To move source records between clusters:

  1. Open the data product.
  2. In the Entities table, select the rows of the entities whose source records you want to review, and then select Actions > Manage Cluster Details.
  3. If needed, select additional source record clusters for comparison from the Filter Source Records by Entity panel, or to remove clusters that you no longer want to compare.
    Note: In the Filter Source Records by Entity panel, you can select set as primary next to the entity to switch the primary entity.
  4. To move records, select one or more record, and either:
    1. Drag and drop the selected records to its correct entity.
    2. Select records, then choose Actions > Move.
  5. If necessary, select the entity to which to move the records.
  6. By default, the options to verify all records in the original and destination entity are enabled. Verified records will not move between clusters during flow runs. Disable one or both of these options if you do not want the records to be verified.
  7. Select Merge.

Your changes will be applied the next time the flow is run. If you need to revert the changes before the flow is run, see Reverting Changes below.

Tip: You can also review clusters and move records by selecting records on the Source Records page and choosing Actions > Move Records.

Creating a New Entity

On the Manage Cluster Details page, you can choose to create a new entity from one or more source records. This moves all of the selected records into the the same new entity. For example, if you select three source records, all three are clustered into the same new entity.

When you create a new entity, all records are verified in the new entity. By default, Tamr also verifies all records in the original entity. You can choose not to verify records in the original entity.

To create a new entity:

  1. Open the data product.
  2. In the Entities table, select one or more entities whose source records you want to review, then select Actions > Manage Cluster Details.
    You can sort and filter the table to find specific entities.
  3. Select one or more source records to move to a new entity.
  4. Select Actions > Create New Entity.
  5. Confirm the source records you want to move into a new entity.
  6. By default, the option to verify all records in the original entity are enabled. Verified records will not move between clusters during flow runs. Disable this options if you do not want the records in the original cluster to be verified.
  7. Select Create.

Your changes will be applied the next time the flow is run. If you need to revert the changes before the flow is run, see Reverting Changes below.

Tip: You can also create new entities by selecting records on the Source Records page and choosing Actions > Create Entity.

Reverting Cluster Changes

You can revert any changes made to source record clusters before the next flow is run. Reverting a change returns the source record to the cluster to which it was assigned in the previous flow run. For example, if you move a source record from cluster A to cluster B, and then move it to cluster C, revert will return it to cluster A.

When you revert a change, the reverted source record is marked as pending verification in the original cluster.
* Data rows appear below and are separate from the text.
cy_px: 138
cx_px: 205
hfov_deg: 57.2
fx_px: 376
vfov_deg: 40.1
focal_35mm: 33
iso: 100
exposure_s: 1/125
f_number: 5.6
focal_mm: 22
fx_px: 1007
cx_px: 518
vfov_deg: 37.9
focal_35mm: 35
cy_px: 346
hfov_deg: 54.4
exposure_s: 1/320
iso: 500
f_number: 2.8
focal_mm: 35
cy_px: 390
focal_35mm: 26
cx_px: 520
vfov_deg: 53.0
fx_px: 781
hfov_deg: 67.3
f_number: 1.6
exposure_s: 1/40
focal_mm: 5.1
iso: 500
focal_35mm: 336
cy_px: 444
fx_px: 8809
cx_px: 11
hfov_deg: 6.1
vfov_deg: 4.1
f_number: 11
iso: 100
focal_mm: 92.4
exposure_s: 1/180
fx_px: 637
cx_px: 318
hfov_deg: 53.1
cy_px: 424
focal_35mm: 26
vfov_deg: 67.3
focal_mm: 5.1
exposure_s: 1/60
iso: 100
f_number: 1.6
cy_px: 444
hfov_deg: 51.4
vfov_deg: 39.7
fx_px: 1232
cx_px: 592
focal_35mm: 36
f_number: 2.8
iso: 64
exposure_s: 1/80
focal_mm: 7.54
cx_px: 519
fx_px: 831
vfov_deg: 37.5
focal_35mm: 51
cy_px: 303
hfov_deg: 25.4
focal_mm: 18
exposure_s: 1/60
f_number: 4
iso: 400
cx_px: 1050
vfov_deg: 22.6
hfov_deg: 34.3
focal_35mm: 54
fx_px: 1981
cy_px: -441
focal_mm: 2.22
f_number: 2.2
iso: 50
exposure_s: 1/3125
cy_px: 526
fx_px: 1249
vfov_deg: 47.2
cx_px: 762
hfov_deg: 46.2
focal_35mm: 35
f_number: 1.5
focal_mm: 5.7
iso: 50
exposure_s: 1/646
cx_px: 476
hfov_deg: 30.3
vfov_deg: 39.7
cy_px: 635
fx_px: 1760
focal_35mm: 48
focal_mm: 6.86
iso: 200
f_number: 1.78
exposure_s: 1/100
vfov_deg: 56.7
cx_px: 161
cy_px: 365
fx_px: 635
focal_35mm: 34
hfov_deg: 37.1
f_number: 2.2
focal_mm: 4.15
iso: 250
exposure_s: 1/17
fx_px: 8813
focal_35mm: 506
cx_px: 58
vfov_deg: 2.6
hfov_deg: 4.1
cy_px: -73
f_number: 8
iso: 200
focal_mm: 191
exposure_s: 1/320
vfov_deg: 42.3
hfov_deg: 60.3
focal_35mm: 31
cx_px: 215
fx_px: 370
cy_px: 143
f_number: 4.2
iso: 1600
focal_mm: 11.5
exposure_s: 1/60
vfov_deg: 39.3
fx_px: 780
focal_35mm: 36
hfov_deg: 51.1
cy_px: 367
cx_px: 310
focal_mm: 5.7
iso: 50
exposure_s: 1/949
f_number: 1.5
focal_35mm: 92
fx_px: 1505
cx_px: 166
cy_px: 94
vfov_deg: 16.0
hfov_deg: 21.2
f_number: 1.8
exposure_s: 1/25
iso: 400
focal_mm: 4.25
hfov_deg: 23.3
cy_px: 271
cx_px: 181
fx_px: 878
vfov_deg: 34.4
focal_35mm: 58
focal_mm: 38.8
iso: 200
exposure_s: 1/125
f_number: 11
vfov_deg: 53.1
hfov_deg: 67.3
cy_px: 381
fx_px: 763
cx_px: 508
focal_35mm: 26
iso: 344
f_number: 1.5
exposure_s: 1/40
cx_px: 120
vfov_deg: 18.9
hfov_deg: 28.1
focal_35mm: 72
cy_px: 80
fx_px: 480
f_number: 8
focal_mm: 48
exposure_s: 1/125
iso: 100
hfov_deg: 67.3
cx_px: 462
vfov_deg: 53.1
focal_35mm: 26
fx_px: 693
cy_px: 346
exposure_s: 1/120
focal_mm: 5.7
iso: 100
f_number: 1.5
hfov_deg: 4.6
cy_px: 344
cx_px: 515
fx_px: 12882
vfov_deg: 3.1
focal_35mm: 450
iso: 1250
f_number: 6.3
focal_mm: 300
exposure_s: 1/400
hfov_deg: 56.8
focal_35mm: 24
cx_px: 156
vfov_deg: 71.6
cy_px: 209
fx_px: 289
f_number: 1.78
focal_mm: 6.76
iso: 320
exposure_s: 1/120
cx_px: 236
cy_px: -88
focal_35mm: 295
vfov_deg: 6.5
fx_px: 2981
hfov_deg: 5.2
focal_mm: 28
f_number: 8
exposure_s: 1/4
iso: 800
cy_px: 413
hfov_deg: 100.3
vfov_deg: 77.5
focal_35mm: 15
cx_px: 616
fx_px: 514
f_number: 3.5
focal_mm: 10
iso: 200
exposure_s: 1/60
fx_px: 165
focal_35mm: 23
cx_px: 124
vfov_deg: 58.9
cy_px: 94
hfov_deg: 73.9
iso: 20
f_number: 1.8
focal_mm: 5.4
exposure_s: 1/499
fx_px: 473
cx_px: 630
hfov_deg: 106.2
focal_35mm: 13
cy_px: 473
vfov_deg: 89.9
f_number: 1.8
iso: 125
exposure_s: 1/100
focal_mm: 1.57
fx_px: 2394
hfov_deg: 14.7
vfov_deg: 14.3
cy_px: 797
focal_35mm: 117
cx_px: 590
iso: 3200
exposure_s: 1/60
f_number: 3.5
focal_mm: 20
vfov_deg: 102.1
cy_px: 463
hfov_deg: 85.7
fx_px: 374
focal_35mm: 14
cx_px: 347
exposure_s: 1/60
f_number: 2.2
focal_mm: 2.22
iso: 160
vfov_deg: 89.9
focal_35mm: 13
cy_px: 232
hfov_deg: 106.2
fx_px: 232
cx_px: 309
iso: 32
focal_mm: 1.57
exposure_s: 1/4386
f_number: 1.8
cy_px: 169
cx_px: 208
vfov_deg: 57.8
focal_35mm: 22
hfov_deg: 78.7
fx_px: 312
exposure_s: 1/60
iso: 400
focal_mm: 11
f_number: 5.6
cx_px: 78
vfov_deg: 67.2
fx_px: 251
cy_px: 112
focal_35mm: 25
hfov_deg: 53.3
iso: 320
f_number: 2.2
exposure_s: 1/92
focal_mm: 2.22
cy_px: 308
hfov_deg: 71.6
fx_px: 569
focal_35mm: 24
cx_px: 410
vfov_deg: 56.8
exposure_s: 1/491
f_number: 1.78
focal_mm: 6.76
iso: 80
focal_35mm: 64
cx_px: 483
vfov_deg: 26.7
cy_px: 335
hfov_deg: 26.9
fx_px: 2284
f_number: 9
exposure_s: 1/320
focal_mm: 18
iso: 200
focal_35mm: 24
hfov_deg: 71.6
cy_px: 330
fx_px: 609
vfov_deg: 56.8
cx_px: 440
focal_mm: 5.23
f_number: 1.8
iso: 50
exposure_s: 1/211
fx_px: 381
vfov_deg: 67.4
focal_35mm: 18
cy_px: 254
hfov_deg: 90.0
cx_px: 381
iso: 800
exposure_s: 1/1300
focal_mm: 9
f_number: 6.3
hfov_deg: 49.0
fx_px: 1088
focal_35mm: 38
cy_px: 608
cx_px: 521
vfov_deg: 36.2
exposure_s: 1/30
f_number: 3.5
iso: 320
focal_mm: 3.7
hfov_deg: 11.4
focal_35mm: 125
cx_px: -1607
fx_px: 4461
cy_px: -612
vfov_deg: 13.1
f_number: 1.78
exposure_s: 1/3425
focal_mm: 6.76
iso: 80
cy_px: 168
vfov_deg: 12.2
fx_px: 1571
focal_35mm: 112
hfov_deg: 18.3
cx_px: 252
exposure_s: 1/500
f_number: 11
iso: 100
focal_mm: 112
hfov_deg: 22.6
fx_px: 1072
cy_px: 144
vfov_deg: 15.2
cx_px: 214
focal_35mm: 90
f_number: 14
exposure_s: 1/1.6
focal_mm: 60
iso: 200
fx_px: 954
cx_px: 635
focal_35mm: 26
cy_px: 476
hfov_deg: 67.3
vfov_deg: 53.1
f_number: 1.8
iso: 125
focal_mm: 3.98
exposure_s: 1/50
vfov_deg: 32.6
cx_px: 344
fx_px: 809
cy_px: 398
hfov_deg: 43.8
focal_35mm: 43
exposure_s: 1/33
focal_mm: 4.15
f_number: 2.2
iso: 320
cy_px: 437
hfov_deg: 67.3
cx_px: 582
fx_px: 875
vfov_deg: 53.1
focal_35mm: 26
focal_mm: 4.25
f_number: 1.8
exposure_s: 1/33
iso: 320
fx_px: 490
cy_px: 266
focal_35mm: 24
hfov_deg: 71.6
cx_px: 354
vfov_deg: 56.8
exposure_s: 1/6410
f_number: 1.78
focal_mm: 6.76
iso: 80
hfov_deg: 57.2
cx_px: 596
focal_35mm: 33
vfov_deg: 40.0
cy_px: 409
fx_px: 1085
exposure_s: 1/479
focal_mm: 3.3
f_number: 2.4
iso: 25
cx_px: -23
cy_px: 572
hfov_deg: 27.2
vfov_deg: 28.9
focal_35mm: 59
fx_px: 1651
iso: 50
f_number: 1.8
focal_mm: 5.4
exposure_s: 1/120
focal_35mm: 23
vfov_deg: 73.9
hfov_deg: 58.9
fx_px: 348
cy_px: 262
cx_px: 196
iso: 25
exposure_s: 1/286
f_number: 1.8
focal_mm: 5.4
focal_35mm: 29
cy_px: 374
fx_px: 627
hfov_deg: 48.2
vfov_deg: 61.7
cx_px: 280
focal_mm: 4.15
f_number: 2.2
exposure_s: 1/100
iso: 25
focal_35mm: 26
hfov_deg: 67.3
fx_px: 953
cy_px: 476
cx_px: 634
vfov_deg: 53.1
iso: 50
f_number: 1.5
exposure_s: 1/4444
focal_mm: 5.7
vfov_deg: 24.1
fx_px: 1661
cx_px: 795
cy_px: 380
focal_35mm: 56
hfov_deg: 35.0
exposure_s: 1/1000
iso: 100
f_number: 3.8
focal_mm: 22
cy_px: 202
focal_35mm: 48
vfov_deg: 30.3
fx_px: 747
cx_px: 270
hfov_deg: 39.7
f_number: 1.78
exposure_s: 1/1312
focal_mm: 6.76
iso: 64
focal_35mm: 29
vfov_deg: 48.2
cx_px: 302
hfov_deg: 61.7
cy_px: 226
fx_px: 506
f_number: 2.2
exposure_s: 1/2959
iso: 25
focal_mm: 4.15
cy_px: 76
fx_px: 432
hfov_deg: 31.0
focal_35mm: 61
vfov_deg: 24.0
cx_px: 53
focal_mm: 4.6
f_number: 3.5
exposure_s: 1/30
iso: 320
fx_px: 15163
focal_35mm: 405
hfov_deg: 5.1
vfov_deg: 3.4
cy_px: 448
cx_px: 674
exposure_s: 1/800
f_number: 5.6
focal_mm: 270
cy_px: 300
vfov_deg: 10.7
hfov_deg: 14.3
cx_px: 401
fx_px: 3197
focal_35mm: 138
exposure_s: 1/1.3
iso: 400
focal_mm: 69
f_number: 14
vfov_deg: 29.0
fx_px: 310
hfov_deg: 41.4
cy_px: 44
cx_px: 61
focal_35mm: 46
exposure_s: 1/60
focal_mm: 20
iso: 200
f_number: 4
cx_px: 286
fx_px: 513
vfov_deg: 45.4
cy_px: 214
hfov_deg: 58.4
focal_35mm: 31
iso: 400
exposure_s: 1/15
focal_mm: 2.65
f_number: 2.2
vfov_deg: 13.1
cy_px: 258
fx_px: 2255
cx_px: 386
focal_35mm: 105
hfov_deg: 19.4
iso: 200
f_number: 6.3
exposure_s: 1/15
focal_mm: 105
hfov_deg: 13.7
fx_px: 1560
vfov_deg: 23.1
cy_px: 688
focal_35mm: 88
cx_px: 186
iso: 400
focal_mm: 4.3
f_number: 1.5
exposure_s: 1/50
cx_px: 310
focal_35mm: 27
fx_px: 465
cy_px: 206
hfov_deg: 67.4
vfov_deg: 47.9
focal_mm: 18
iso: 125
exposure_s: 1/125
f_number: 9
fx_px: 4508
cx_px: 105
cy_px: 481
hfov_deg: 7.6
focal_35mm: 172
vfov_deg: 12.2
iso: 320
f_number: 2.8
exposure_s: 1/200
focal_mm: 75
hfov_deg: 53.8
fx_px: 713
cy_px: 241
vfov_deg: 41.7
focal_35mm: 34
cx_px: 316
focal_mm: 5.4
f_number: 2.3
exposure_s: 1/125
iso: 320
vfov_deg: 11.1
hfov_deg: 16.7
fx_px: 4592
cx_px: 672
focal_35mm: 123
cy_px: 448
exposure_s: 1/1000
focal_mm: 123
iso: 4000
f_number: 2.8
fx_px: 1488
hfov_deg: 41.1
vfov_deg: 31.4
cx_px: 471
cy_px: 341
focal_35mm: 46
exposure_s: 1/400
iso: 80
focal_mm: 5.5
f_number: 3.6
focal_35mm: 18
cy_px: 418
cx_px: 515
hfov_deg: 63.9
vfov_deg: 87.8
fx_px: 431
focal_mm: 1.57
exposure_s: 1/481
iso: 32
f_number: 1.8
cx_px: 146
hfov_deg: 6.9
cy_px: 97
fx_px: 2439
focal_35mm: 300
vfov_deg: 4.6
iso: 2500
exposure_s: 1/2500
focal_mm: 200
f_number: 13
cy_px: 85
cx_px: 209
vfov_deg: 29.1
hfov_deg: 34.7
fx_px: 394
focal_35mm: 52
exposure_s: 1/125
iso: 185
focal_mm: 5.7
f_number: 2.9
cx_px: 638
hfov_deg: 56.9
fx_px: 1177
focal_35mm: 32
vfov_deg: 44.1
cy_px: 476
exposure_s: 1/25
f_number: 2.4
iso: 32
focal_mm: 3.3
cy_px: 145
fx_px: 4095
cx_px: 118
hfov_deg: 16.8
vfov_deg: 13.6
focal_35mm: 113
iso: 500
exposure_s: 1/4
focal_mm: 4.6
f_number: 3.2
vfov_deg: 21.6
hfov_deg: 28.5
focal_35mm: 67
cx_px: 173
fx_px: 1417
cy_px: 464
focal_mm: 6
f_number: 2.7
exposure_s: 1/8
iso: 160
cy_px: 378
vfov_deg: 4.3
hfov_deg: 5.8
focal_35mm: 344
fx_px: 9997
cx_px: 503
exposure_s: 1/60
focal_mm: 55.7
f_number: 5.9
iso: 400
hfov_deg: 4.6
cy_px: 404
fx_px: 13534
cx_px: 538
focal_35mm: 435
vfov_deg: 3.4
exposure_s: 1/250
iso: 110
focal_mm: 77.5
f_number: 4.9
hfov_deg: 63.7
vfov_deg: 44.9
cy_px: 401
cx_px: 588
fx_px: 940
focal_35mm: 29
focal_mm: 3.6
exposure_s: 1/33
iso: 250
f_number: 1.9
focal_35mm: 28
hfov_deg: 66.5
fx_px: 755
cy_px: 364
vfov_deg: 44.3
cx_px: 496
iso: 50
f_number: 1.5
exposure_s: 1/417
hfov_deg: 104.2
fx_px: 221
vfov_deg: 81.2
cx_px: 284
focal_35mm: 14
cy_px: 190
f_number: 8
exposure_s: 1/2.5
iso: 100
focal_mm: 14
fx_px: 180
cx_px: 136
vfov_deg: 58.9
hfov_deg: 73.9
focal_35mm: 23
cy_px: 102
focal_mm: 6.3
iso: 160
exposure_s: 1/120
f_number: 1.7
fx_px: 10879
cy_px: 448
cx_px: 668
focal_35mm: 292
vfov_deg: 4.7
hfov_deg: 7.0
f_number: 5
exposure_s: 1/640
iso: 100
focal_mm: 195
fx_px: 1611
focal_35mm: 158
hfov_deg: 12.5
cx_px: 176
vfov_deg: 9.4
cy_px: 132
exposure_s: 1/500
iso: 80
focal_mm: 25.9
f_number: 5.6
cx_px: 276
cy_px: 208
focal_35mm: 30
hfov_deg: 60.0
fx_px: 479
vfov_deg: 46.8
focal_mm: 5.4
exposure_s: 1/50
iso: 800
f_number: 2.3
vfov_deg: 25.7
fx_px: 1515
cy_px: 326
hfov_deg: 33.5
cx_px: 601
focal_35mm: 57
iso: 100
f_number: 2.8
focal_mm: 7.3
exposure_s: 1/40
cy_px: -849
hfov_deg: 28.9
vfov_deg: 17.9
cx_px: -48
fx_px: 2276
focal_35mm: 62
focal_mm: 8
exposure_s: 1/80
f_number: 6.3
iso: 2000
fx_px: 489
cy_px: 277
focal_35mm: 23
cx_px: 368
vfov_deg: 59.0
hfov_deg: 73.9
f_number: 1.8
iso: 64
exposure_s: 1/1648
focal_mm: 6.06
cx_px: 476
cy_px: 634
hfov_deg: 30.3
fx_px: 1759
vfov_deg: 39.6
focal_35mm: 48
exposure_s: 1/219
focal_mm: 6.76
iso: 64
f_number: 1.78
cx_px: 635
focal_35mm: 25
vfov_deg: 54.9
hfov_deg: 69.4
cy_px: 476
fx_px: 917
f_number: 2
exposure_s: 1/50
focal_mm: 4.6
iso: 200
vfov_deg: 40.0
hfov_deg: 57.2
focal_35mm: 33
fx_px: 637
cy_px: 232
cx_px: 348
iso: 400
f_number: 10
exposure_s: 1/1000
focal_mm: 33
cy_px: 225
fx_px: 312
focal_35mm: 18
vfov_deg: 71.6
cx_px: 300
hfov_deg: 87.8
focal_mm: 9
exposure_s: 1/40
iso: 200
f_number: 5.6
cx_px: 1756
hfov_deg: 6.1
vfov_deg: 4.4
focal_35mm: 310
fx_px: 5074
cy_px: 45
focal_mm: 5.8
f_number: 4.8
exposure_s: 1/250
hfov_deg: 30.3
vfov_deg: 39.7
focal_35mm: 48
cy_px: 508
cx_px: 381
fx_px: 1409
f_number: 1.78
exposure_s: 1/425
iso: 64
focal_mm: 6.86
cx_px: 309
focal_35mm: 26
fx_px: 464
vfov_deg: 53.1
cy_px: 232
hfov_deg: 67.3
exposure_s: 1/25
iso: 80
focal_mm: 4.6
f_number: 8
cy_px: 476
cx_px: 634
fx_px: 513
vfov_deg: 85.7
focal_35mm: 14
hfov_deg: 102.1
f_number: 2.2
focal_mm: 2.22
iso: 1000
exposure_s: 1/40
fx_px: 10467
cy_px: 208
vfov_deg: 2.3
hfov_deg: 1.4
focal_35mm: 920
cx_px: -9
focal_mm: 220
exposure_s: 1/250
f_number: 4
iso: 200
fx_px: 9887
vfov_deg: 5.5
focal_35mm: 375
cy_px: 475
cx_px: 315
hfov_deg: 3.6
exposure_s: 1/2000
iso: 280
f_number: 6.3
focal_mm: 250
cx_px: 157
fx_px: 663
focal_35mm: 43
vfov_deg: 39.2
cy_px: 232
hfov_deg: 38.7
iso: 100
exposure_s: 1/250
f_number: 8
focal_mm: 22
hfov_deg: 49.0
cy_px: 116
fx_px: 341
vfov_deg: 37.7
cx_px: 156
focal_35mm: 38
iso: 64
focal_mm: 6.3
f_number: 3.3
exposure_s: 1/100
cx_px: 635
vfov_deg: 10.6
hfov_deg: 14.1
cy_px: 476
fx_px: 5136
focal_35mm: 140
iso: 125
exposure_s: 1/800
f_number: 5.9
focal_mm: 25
See Verifying Source Records.

Revert changes from the Manage Clusters Details page.

To revert a cluster change:

  1. On the Manage Cluster Details page, select the checkbox for the record pending change.
  2. Select Actions > Revert Record Moves.

You can also move records multiple times between flow runs; instead of reverting the change, you can simply move the record to its original cluster or a different cluster.

Viewing Cluster Override History

You can track cluster override actions in the activity log.